> **QUESTIONS ON THE MATERIAL**
a – Condense the paragraph of the passage on slice references that begins "This kind of type is a reference to a slice" into a short bulleted list that keeps its main facts.
b – Reproduce the passage on slice references from "This kind of" up to and including "number of items.".

This kind of type is a reference to a slice, or slice reference. Its generic form is “&[T],” where T represents any type that can be contained in an array. Here, slice means subsequence of items inside a sequence of items. Such a larger sequence can be an array or a vector buffer. For this purpose, the implementation of a slice reference is a pair of values: the address of the first item of the sequence, and the number of items.

Notice that usually we have variables whose type is slice reference, but the use of a slice type, without considering a reference to it, is quite rare. A slice would have type “[T],” but such type cannot be passed as an argument to a function, because it has a size not defined at compilation time, and a requirement of the arguments of functions is that they have a compile-time defined size. Therefore, we can pass to a function only references to slices, not slices. Such objects are pairs of a pointer and a length, so their memory occupation is exactly twice that of normal references.

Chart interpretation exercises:

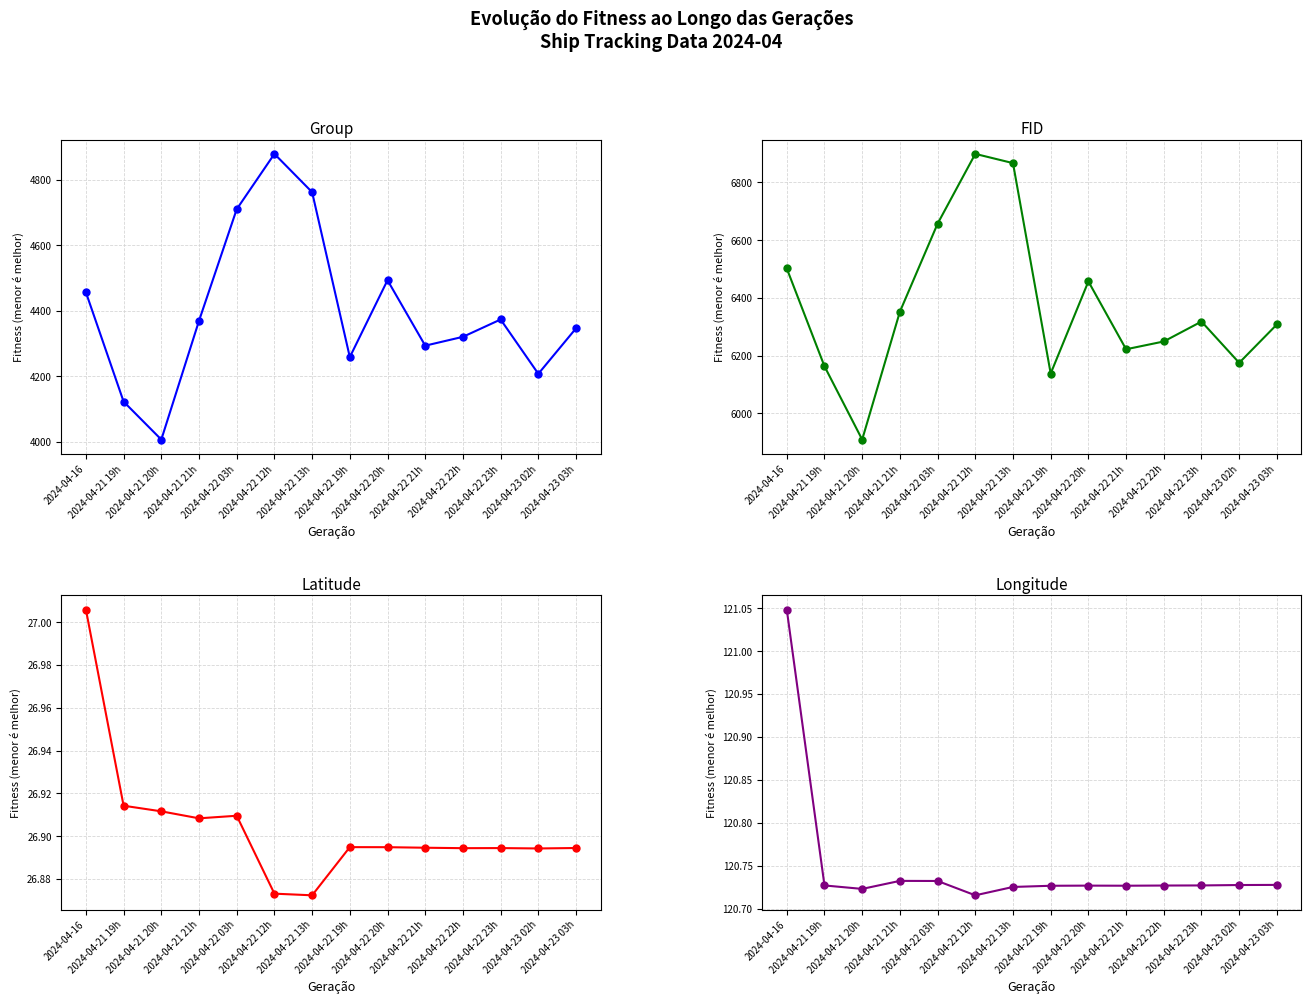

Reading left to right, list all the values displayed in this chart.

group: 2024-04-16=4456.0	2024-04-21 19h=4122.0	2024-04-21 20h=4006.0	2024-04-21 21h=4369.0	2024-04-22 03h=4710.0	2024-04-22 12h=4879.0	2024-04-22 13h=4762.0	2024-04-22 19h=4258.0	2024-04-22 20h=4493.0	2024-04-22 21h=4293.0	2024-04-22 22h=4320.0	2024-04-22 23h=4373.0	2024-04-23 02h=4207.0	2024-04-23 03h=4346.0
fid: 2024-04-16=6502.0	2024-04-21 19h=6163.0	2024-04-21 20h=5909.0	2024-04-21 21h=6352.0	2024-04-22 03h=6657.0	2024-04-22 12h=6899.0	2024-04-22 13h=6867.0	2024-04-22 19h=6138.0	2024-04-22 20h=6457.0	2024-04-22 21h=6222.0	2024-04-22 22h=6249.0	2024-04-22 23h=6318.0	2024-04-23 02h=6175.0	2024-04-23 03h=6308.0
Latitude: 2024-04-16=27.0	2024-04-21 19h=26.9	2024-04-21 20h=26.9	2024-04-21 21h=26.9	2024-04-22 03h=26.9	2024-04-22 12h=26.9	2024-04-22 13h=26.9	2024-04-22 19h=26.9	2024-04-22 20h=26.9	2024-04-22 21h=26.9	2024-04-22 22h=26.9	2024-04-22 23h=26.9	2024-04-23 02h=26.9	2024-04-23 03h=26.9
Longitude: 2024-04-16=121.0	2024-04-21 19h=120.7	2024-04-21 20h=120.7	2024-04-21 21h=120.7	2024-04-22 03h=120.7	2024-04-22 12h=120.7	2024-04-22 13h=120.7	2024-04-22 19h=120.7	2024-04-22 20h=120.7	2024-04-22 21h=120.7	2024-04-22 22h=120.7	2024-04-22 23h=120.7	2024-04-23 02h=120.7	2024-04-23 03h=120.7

> **WRITTEN ANSWERS**
a –
- This type is a slice reference, with the generic form "&[T]", where T is any type that an array can contain.
- A slice is a subsequence of items within a larger sequence, such as an array or a vector buffer.
- A slice reference is implemented as a pair of values: the address of the first item and the number of items.

b –
This kind of type is a reference to a slice, or slice reference. Its generic form is “&[T],” where T represents any type that can be contained in an array. Here, slice means subsequence of items inside a sequence of items. Such a larger sequence can be an array or a vector buffer. For this purpose, the implementation of a slice reference is a pair of values: the address of the first item of the sequence, and the number of items.